BEGIN Material to process

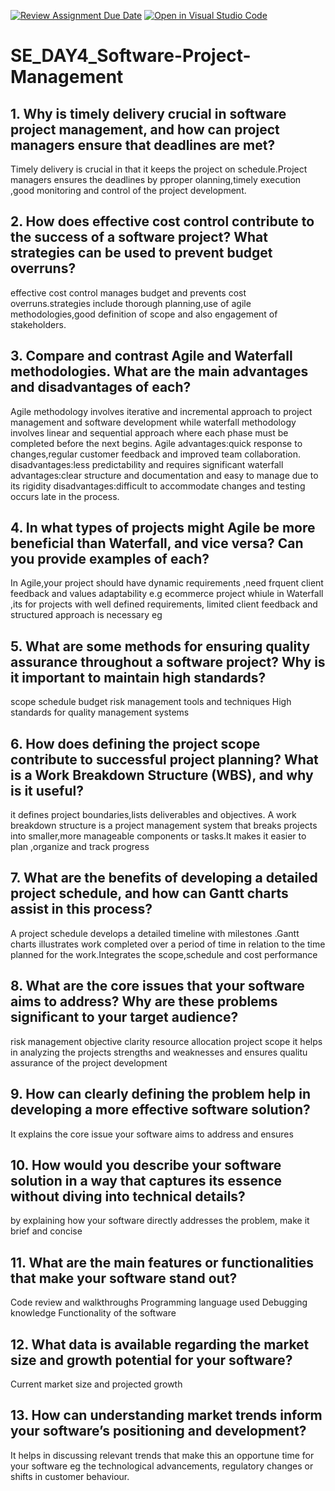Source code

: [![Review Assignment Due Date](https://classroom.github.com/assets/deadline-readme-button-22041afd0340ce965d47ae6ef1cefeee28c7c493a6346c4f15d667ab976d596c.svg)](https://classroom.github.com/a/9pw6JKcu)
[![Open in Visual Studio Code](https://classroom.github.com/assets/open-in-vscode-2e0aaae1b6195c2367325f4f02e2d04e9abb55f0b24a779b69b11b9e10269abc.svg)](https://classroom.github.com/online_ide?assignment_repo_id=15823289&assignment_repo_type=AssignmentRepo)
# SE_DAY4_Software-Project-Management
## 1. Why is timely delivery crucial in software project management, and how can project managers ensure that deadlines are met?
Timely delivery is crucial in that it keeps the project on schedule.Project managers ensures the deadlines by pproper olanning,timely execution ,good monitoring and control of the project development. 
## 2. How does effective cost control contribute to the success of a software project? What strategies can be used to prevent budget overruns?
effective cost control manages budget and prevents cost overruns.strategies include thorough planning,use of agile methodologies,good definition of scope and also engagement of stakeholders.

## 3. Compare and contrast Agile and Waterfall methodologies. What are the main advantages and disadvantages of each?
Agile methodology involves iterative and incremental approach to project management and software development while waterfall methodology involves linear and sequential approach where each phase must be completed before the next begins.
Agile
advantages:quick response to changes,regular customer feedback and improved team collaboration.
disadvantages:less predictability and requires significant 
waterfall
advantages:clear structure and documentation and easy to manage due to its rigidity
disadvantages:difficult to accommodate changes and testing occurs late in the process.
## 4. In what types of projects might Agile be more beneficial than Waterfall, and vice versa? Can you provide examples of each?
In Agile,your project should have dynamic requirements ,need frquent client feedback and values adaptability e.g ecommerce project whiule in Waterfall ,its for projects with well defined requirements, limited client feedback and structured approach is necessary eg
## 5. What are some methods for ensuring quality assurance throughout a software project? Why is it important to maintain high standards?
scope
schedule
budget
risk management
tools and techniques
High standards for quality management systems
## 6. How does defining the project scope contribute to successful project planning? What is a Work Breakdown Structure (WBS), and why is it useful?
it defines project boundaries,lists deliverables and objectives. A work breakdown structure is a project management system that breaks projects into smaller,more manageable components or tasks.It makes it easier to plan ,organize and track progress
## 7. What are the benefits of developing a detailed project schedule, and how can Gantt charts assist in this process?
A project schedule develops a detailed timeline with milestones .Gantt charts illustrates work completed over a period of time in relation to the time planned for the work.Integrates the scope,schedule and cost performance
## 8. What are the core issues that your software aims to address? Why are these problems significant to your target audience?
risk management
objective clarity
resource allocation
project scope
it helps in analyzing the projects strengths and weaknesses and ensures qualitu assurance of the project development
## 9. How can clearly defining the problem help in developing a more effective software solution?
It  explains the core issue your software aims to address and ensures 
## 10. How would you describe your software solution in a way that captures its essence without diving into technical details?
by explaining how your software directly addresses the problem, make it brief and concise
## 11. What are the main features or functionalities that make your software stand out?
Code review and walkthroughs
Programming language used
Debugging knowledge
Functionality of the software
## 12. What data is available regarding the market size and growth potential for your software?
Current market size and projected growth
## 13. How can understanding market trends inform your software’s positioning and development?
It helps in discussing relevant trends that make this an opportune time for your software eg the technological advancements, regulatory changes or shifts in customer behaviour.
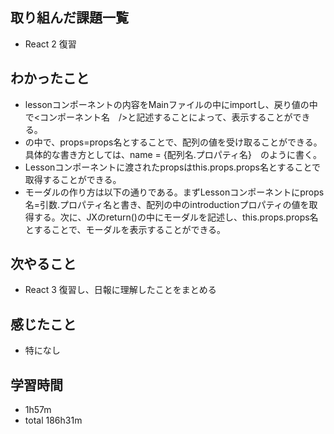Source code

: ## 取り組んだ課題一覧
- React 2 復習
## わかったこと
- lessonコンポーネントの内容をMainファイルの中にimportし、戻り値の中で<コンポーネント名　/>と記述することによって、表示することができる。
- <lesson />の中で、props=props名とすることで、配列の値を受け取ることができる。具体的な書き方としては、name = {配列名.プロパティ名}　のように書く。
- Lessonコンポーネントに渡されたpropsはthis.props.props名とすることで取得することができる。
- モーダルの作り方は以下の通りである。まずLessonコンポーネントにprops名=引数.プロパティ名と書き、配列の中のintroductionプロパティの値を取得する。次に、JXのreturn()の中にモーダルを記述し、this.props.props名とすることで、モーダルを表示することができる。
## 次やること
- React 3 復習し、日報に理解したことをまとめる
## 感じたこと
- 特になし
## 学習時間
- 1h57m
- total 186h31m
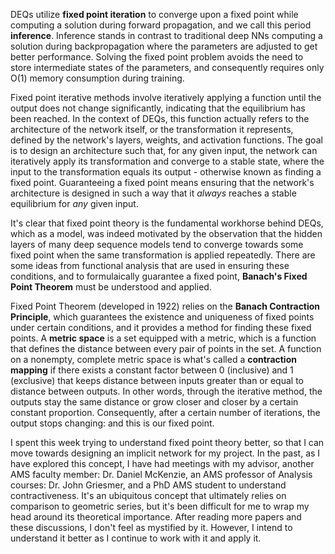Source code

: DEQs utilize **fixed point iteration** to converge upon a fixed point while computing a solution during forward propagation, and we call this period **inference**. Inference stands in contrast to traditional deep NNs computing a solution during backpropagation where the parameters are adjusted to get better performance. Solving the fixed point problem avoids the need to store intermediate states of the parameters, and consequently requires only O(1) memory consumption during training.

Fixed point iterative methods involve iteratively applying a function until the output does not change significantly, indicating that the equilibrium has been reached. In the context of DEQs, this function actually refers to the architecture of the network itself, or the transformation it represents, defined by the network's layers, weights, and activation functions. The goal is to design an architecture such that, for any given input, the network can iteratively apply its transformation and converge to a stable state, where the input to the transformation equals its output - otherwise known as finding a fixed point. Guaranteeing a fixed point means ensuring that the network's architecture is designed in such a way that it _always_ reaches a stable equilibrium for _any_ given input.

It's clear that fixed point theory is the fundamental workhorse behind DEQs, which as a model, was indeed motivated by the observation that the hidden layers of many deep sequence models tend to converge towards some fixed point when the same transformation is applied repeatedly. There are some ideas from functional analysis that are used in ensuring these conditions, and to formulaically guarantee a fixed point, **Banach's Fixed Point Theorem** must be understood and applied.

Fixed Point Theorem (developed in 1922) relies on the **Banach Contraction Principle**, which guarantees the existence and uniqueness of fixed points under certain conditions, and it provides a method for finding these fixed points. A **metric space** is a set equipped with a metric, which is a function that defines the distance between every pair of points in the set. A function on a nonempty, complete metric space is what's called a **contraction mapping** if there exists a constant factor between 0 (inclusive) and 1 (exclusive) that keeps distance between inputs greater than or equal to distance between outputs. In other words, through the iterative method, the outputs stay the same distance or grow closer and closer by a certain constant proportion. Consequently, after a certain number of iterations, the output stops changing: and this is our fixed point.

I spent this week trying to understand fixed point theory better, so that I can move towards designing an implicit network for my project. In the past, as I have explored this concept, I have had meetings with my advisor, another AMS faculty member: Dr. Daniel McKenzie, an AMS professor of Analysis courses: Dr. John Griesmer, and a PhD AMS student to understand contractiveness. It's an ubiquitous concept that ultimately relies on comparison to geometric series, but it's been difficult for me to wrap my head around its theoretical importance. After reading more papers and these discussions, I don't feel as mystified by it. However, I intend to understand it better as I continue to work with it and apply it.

END Material to process
BEGIN Material to process

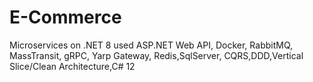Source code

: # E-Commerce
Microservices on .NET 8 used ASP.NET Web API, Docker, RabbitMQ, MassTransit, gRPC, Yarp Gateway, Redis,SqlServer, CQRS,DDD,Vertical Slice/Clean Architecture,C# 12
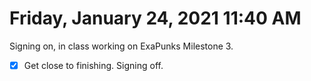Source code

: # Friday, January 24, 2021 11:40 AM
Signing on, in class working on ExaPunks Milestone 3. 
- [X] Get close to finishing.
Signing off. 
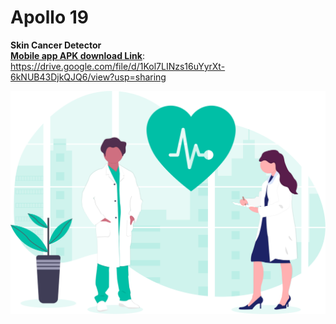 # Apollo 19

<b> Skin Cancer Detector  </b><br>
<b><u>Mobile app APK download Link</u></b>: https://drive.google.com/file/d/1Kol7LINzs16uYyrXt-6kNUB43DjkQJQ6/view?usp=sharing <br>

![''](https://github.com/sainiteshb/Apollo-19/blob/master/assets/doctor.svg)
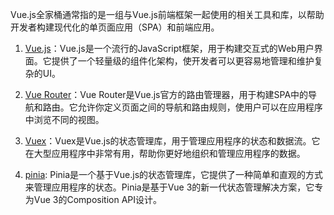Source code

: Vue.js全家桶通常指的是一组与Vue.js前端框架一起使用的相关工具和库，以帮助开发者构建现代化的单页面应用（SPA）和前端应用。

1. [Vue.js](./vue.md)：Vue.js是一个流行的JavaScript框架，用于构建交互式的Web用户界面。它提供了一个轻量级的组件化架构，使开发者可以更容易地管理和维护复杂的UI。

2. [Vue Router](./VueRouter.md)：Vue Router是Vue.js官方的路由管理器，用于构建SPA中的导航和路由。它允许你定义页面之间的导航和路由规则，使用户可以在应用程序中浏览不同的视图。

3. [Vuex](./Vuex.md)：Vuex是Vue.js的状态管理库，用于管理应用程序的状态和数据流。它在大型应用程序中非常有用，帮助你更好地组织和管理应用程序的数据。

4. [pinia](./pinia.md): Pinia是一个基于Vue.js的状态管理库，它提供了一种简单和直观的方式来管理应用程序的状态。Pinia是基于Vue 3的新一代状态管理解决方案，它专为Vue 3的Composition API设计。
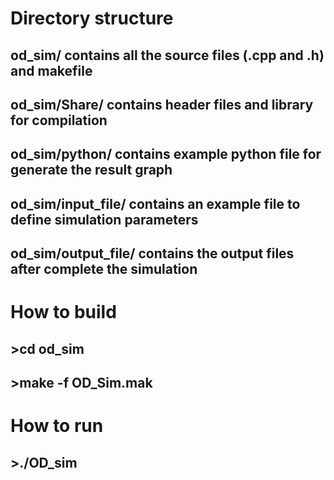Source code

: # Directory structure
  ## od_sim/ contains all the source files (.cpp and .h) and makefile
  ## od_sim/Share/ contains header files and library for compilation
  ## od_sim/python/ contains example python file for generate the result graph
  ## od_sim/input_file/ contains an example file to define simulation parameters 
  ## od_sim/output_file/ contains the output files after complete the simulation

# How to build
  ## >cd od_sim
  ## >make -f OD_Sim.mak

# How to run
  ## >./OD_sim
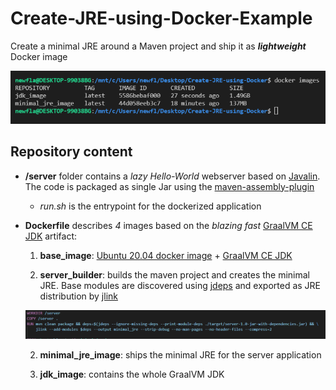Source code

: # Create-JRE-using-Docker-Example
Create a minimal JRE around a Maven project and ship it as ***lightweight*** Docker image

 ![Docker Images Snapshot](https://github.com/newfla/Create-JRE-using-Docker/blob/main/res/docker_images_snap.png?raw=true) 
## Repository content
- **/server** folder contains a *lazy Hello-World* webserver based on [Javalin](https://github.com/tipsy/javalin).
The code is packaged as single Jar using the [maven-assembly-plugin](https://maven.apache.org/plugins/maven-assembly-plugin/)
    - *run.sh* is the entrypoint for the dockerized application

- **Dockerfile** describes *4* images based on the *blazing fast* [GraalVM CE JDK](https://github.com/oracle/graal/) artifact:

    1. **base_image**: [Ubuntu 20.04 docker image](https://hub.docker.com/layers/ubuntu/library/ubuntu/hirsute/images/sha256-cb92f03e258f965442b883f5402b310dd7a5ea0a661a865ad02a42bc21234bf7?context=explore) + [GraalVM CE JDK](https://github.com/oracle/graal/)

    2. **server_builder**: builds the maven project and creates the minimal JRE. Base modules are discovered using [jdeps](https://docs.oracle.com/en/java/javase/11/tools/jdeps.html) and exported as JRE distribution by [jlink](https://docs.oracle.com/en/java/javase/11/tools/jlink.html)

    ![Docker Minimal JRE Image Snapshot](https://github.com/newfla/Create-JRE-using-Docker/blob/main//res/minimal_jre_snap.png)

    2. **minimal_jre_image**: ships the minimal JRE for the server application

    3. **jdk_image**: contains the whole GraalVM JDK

END Material to process

### Instructions to follow
Make a copy of each line in the records above that has the word "strategies".

### Expected answer
## 2. How does effective cost control contribute to the success of a software project? What strategies can be used to prevent budget overruns?
effective cost control manages budget and prevents cost overruns.strategies include thorough planning,use of agile methodologies,good definition of scope and also engagement of stakeholders.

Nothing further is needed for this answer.